Questionado se tais colônias seriam construídas, Bakanov respondeu: "Com certeza: primeiro na Lua e depois em Marte".
"Quem sabe o que acontecerá na Terra, quais desastres naturais ou provocados pelo homem ocorrerão? Deve sempre haver uma opção de reserva para a qual a humanidade possa se realocar", enfatizou.
Segundo o chefe da Roscosmos, "o primeiro passo é a Lua". Ele explicou que, após os testes de todas as tecnologias de suporte à vida na Lua, será crucial garantir que os seres humanos consigam sobreviver de forma autônoma por um longo período, antes do estabelecimento de ecossistemas locais. Bakanov ressaltou que a ciência global ainda tem muito a investigar nessa área.
"Não importa o quão avançadas sejam nossas tecnologias, sejam elas russas, americanas ou chinesas, e não importa quantas conquistas tenhamos alcançado, não chegamos nem perto de 1% do que ainda precisamos estudar", disse ele.

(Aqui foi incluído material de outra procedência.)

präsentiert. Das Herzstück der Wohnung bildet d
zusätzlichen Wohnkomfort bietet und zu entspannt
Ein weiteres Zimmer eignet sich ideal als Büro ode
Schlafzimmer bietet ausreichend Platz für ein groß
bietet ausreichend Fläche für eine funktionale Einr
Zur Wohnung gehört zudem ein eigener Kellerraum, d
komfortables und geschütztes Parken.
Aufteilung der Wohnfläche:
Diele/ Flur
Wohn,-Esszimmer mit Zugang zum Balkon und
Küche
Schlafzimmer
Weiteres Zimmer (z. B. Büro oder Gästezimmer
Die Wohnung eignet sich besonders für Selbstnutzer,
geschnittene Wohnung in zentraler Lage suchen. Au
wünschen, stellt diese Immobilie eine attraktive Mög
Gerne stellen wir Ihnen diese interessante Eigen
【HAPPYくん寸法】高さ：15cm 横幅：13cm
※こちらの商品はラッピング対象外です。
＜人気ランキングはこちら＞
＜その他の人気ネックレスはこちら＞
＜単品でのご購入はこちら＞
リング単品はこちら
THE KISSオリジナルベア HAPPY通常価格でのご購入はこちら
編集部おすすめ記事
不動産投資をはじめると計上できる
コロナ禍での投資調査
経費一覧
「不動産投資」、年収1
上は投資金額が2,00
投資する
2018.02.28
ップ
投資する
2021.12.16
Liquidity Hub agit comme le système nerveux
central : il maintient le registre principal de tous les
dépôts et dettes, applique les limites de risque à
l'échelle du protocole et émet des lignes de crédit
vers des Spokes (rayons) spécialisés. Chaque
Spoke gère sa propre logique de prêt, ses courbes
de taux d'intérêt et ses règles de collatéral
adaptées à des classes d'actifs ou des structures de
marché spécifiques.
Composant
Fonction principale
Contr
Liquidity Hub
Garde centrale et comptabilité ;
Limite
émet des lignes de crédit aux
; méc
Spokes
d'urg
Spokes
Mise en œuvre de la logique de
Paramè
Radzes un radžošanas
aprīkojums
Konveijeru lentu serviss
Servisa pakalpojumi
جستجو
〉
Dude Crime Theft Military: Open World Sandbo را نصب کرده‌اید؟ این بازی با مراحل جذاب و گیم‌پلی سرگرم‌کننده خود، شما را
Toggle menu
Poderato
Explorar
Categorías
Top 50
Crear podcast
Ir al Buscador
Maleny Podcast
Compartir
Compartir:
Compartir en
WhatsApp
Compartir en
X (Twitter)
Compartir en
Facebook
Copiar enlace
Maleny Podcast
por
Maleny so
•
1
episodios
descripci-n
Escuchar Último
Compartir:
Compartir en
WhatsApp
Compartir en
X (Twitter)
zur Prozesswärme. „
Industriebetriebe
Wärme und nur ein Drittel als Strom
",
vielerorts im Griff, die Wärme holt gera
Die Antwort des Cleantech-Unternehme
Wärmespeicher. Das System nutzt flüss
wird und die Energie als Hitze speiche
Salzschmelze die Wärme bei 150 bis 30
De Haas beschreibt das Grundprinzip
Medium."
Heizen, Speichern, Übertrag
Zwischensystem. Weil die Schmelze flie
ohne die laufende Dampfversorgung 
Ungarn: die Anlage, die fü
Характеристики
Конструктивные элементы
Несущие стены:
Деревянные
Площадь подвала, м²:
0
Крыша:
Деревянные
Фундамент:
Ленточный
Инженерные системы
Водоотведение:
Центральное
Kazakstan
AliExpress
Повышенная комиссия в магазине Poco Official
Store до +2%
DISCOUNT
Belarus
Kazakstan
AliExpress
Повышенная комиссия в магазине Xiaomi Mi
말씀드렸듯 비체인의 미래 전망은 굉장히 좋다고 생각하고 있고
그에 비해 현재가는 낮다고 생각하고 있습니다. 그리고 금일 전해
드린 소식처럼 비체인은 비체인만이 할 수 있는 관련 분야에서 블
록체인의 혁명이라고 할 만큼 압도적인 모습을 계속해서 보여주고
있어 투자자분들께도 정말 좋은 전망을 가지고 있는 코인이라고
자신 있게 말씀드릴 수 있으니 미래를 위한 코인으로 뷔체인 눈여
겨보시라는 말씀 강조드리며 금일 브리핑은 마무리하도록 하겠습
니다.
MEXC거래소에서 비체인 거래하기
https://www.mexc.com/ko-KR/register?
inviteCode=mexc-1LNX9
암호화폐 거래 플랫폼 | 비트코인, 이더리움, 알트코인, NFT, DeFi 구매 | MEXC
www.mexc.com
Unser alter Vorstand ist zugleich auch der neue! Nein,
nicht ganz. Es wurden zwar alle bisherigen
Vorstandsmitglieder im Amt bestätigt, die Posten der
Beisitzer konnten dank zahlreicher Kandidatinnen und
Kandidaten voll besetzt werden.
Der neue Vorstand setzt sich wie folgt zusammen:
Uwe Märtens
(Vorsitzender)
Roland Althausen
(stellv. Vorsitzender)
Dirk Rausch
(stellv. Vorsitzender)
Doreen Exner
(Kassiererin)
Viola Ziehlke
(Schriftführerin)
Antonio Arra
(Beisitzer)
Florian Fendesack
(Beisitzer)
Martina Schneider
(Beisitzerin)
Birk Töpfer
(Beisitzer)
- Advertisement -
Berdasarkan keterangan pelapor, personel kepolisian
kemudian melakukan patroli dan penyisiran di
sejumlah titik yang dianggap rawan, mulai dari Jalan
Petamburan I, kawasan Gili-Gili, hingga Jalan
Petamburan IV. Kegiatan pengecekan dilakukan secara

"[Precisamos de] cooperação estreita para dar um passo adiante e garantir o conhecimento multiplanetário", enfatizou Bakanov, acrescentando que "para tudo isso, a ciência precisa continuar avançando".
Ele observou ainda que inúmeros telescópios russos e estrangeiros estão estudando o espaço profundo, isto é, distante do sistema solar, observando quais corpos planetários em potencial fora de nossa galáxia poderiam ser explorados.
"Em outras palavras, mais cedo ou mais tarde chegaremos lá; é que o nível de tecnologia que alcançamos ainda não nos permite fazer isso plenamente", esclareceu.
Segundo o executivo, a atual geração deverá testemunhar as primeiras missões dessa natureza, caracterizadas não apenas por voos excepcionais de indivíduos isolados, mas por expedições apoiadas por infraestrutura capaz de levar o homem à Lua e, possivelmente, a outros corpos celestes.